Task details
Nothing in the copy should be a picture; everything else in the listing is to be restated exactly.

════

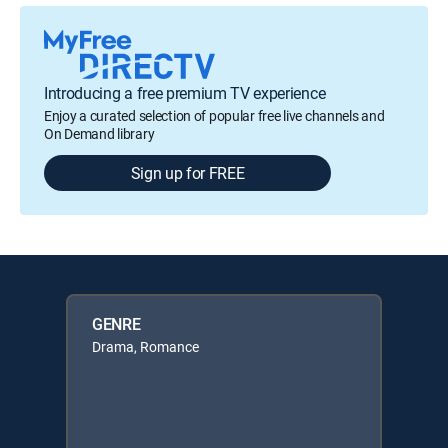
Introducing a free premium TV experience
Enjoy a curated selection of popular free live channels and
On Demand library
Sign up for FREE
GENRE
Drama, Romance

════

Exercise answer
Introducing a free premium TV experience
Enjoy a curated selection of popular free live channels and
On Demand library
Sign up for FREE
GENRE
Drama, Romance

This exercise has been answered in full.